Why SMBs Need A Strong Brand

Fashion entrepreneur, author, and television star Daymond John discuss the importance of branding and how he's used social media to understand his customers and educate them about his products.

Benjamin Tomkins, Contributor

April 22, 2010

6 Min Read

Don't Miss: An excerpt of Daymond John's "The Brand Within"

InformationWeek SMB: Not long ago you changed the name of your company from FUBU to FB Legacy. You spent years building the FUBU brand. Why the change and when should business owners be thinking about making a big change like this to their company brand?

John: It really depends on the business strategy and the angle of the new strategy relative to the old. In America, Fubu has been out 15 years and now people 35 and older say, "I was around when it was really big, and it was great and was doing well," and they see value. But for younger kids, 10 years old, 15 years old, in their mind it's, "Oh, that's the old crap my uncle used to wear." So we needed to change it around a little bit. These kids have such a short attention span now; it's the length of 3½ minute video - you wake up poor and by the end of the day you have a Mercedes and you get the girl. They have a very short time understanding the time. So for them FB Legacy is new, but an older generation still knows FUBU and the FB in FB Legacy gives them an understanding that there's a history behind it. That's why we changed it around. Will it work? We don't know, but we're giving it our best effort.

InformationWeek SMB: Over the 15 years you've been leading FUBU and now FB Legacy, how have the tools you use to develop and manage your branding identify changed? Specifically, I'm think of how social media has changed the way you promote your brand and connect with potential customers.

John: Social media has changed things immensely. When we first started FUBU, you had focus groups to find out what your customers thought. You had these kids telling you the truth, but they're all sitting in your office getting $100 each. And you don't know if they're telling you real answers. Now, if you don't have thin skin, you can go and search your name an your brand name and you see in on Twitter or Facebook or MySpace all these outlooks on your brand. From that you can make accurate assessments about your strengths and weaknesses.

For example, I looked at FUBU and realized, first, that most kids didn't know much about it, but what they did think was that it was cheap stuff and that it was super-baggy stuff. Now, if I came out with a new line not knowing this, I wouldn't know where to target. And I saw an opportunity to educate them about the brand. Most of them didn't know that we've also been in Europe for the last 15 years and for that market we made form-fitting and properly cut sizing, but American kids wanted the baggier look. Then they understood that we had a history of making the clothes the proper size. If you look at them saying "cheap goods," most didn't realize that we pulled out of America for the last eight years, so the goods they were seeing as cheap were either counterfeit or very old. So, we saw an opportunity to educate them that they were seeing older goods in the market. That's all information that I wouldn't have known without social media.

InformationWeek SMB: What about pitfalls? When you're trying to manage and cultivate a brand identity what are some big mistakes that can really damage your brand identity?

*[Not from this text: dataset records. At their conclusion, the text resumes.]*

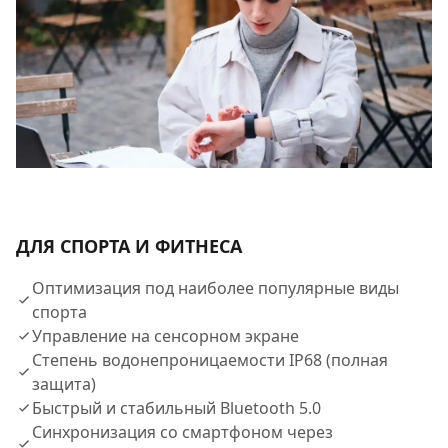
ДЛЯ СПОРТА И ФИТНЕСА
Оптимизация под наиболее популярные виды
спорта​
Управление на сенсорном экране​
Степень водонепроницаемости IP68 (полная
защита)​
Быстрый и стабильный Bluetooth 5.0​
Синхронизация со смартфоном через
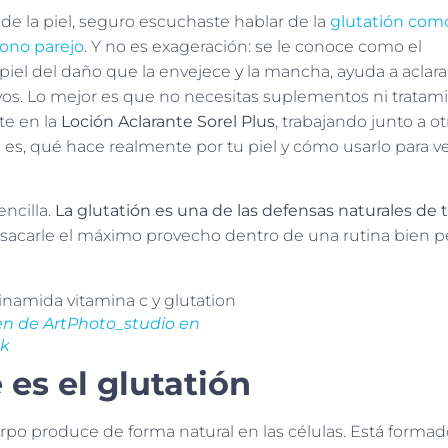
de la piel, seguro escuchaste hablar de la
glutatión
como
tono parejo
. Y no es exageración: se le conoce como el
iel del daño que la envejece y la mancha, ayuda a aclarar
vos. Lo mejor es que no necesitas suplementos ni tratam
te en la
Loción Aclarante Sorel Plus
, trabajando junto a ot
s, qué hace realmente por tu piel y cómo usarlo para v
encilla.
La glutatión es una de las defensas naturales de 
 sacarle el máximo provecho dentro de una rutina bien 
n de ArtPhoto_studio en
ik
 es el glutatión
rpo produce de forma natural en las células. Está formad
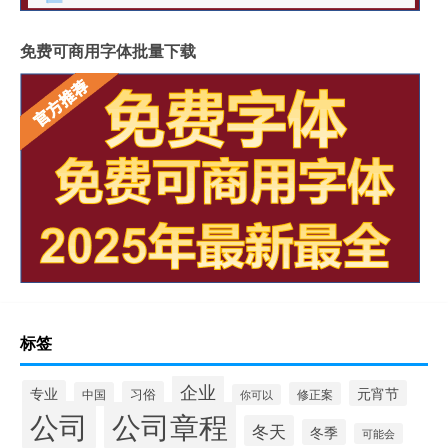
免费可商用字体批量下载
标签
企业
专业
元宵节
习俗
中国
修正案
你可以
公司
公司章程
冬天
冬季
可能会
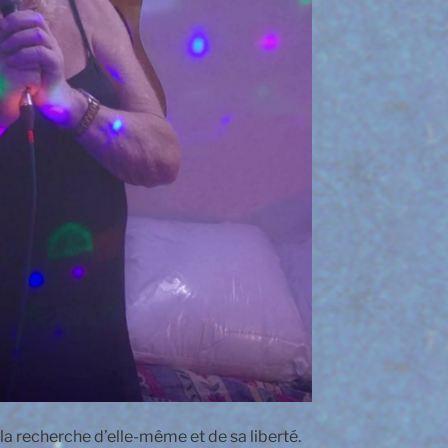
à la recherche d’elle-même et de sa liberté.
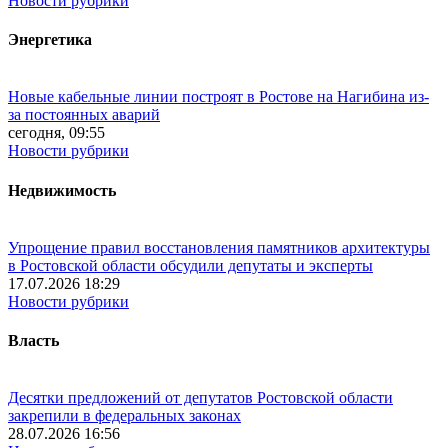
Новости рубрики
Энергетика
Новые кабельные линии построят в Ростове на Нагибина из-
за постоянных аварий
сегодня, 09:55
Новости рубрики
Недвижимость
Упрощение правил восстановления памятников архитектуры
в Ростовской области обсудили депутаты и эксперты
17.07.2026 18:29
Новости рубрики
Власть
Десятки предложений от депутатов Ростовской области
закрепили в федеральных законах
28.07.2026 16:56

John: With social media you have to be transparent. You really do. You have to admit your mistakes. If you try to put up a facade around your product or your brand, it's easily discovered because all your employees have access to the world and the world has access to them. Everything's moving so fast that your information will be out there. So, it's important to be transparent to some extent even about your faults.

Another thing is that a lot of people really don't understand their consumer. They want to believe their consumer is one person, but it's not. For example, Timberland builds the best boot in the world and they're proud of it and they market it that way heavily. Now a real hiker or mountain biker buys the best boot in the world, but he's only going to buy that boot once every two or three years. A construction worker may that boot buy once every six months or once every year. But then kids latch onto the Timberland brand. Good, bad, or indifferent, they latch on to the brand, and instead of valuing it from a functional aspect this urban customer values it from a fashion aspect so they're buying a new pair of Timberlands every three weeks when it gets scuffed. You have to understand where your bread-and-butter is coming from - it's not always the consumer you intend. You also have to be able to market to that group in a sensible way. You can't just run out and start shouting, "Hey, guys. We love you. We love you. We love you." For certain markets, as soon as you pay attention to them, they back away from you, because then you're no longer aspirational. So have to find out who your customer is, then determine how to market to them in a sensible way that reinforces more and more sales, but doesn't totally ignore your other consumers.

InformationWeek SMB: Any last words of advice on branding?

John: Your perception, your public perception, your brand DNA, is your most-important thing. A lot of people are so busy trying to set up the business, that they overlook the mission statement. I tell everybody that you need to be able to explain yourself, your company, in three to five words. So if you're BMW, you are "fine German engineering." If you're TBS: "We know drama." You need to be able to understand yourself and relay that to everybody else in three to five words.

Benjamin Tomkins is editor of InformationWeek SMB.